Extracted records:
###

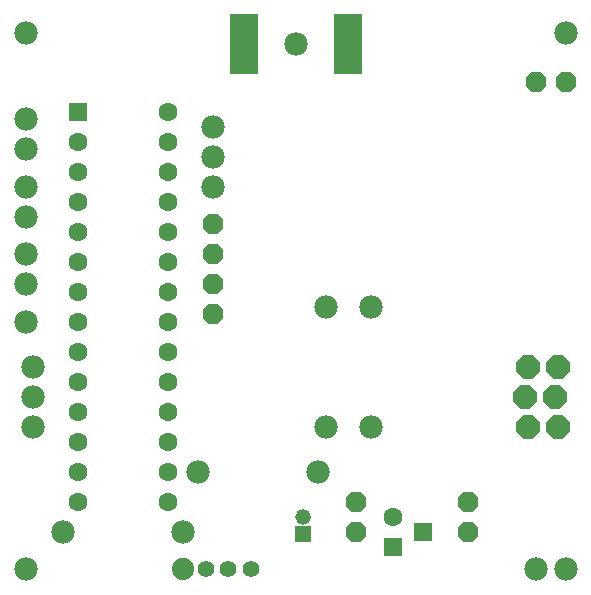
<source format=gbs>
G75*
%MOIN*%
%OFA0B0*%
%FSLAX24Y24*%
%IPPOS*%
%LPD*%
%AMOC8*
5,1,8,0,0,1.08239X$1,22.5*
%
%ADD10C,0.0555*%
%ADD11OC8,0.0780*%
%ADD12C,0.0780*%
%ADD13R,0.0630X0.0630*%
%ADD14C,0.0630*%
%ADD15R,0.0520X0.0520*%
%ADD16C,0.0520*%
%ADD17OC8,0.0670*%
%ADD18R,0.0940X0.2040*%
%ADD19C,0.0740*%
D10*
X007430Y001930D03*
X008180Y001930D03*
X008930Y001930D03*
D11*
X018080Y007680D03*
X018180Y006680D03*
X019180Y006680D03*
X019080Y007680D03*
X019180Y008680D03*
X018180Y008680D03*
D12*
X001430Y001930D03*
X002680Y003180D03*
X001680Y006680D03*
X001680Y007680D03*
X001680Y008680D03*
X001430Y010180D03*
X001430Y011430D03*
X001430Y012430D03*
X001430Y013680D03*
X001430Y014680D03*
X001430Y015930D03*
X001430Y016930D03*
X001430Y019805D03*
X007680Y016680D03*
X007680Y015680D03*
X007680Y014680D03*
X011430Y010680D03*
X012930Y010680D03*
X012930Y006680D03*
X011430Y006680D03*
X011180Y005180D03*
X007180Y005180D03*
X006680Y003180D03*
X018430Y001930D03*
X019430Y001930D03*
X010430Y019430D03*
X019430Y019805D03*
D13*
X014680Y003180D03*
X013680Y002680D03*
X003180Y017180D03*
D14*
X003180Y016180D03*
X003180Y015180D03*
X003180Y014180D03*
X003180Y013180D03*
X003180Y012180D03*
X003180Y011180D03*
X003180Y010180D03*
X003180Y009180D03*
X003180Y008180D03*
X003180Y007180D03*
X003180Y006180D03*
X003180Y005180D03*
X003180Y004180D03*
X006180Y004180D03*
X006180Y005180D03*
X006180Y006180D03*
X006180Y007180D03*
X006180Y008180D03*
X006180Y009180D03*
X006180Y010180D03*
X006180Y011180D03*
X006180Y012180D03*
X006180Y013180D03*
X006180Y014180D03*
X006180Y015180D03*
X006180Y016180D03*
X006180Y017180D03*
X013680Y003680D03*
D15*
X010680Y003090D03*
D16*
X010680Y003680D03*
D17*
X012430Y003180D03*
X012430Y004180D03*
X016180Y004180D03*
X016180Y003180D03*
X007680Y010430D03*
X007680Y011430D03*
X007680Y012430D03*
X007680Y013430D03*
X018430Y018180D03*
X019430Y018180D03*
D18*
X012170Y019420D03*
X008690Y019420D03*
D19*
X006680Y001930D03*
M02*

</source>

###

Exercise directions. Only an exact, picture-free copy of the entries counts as the answer.

Exercise response.
<source format=gbs>
G75*
%MOIN*%
%OFA0B0*%
%FSLAX24Y24*%
%IPPOS*%
%LPD*%
%AMOC8*
5,1,8,0,0,1.08239X$1,22.5*
%
%ADD10C,0.0555*%
%ADD11OC8,0.0780*%
%ADD12C,0.0780*%
%ADD13R,0.0630X0.0630*%
%ADD14C,0.0630*%
%ADD15R,0.0520X0.0520*%
%ADD16C,0.0520*%
%ADD17OC8,0.0670*%
%ADD18R,0.0940X0.2040*%
%ADD19C,0.0740*%
D10*
X007430Y001930D03*
X008180Y001930D03*
X008930Y001930D03*
D11*
X018080Y007680D03*
X018180Y006680D03*
X019180Y006680D03*
X019080Y007680D03*
X019180Y008680D03*
X018180Y008680D03*
D12*
X001430Y001930D03*
X002680Y003180D03*
X001680Y006680D03*
X001680Y007680D03*
X001680Y008680D03*
X001430Y010180D03*
X001430Y011430D03*
X001430Y012430D03*
X001430Y013680D03*
X001430Y014680D03*
X001430Y015930D03*
X001430Y016930D03*
X001430Y019805D03*
X007680Y016680D03*
X007680Y015680D03*
X007680Y014680D03*
X011430Y010680D03*
X012930Y010680D03*
X012930Y006680D03*
X011430Y006680D03*
X011180Y005180D03*
X007180Y005180D03*
X006680Y003180D03*
X018430Y001930D03*
X019430Y001930D03*
X010430Y019430D03*
X019430Y019805D03*
D13*
X014680Y003180D03*
X013680Y002680D03*
X003180Y017180D03*
D14*
X003180Y016180D03*
X003180Y015180D03*
X003180Y014180D03*
X003180Y013180D03*
X003180Y012180D03*
X003180Y011180D03*
X003180Y010180D03*
X003180Y009180D03*
X003180Y008180D03*
X003180Y007180D03*
X003180Y006180D03*
X003180Y005180D03*
X003180Y004180D03*
X006180Y004180D03*
X006180Y005180D03*
X006180Y006180D03*
X006180Y007180D03*
X006180Y008180D03*
X006180Y009180D03*
X006180Y010180D03*
X006180Y011180D03*
X006180Y012180D03*
X006180Y013180D03*
X006180Y014180D03*
X006180Y015180D03*
X006180Y016180D03*
X006180Y017180D03*
X013680Y003680D03*
D15*
X010680Y003090D03*
D16*
X010680Y003680D03*
D17*
X012430Y003180D03*
X012430Y004180D03*
X016180Y004180D03*
X016180Y003180D03*
X007680Y010430D03*
X007680Y011430D03*
X007680Y012430D03*
X007680Y013430D03*
X018430Y018180D03*
X019430Y018180D03*
D18*
X012170Y019420D03*
X008690Y019420D03*
D19*
X006680Y001930D03*
M02*

</source>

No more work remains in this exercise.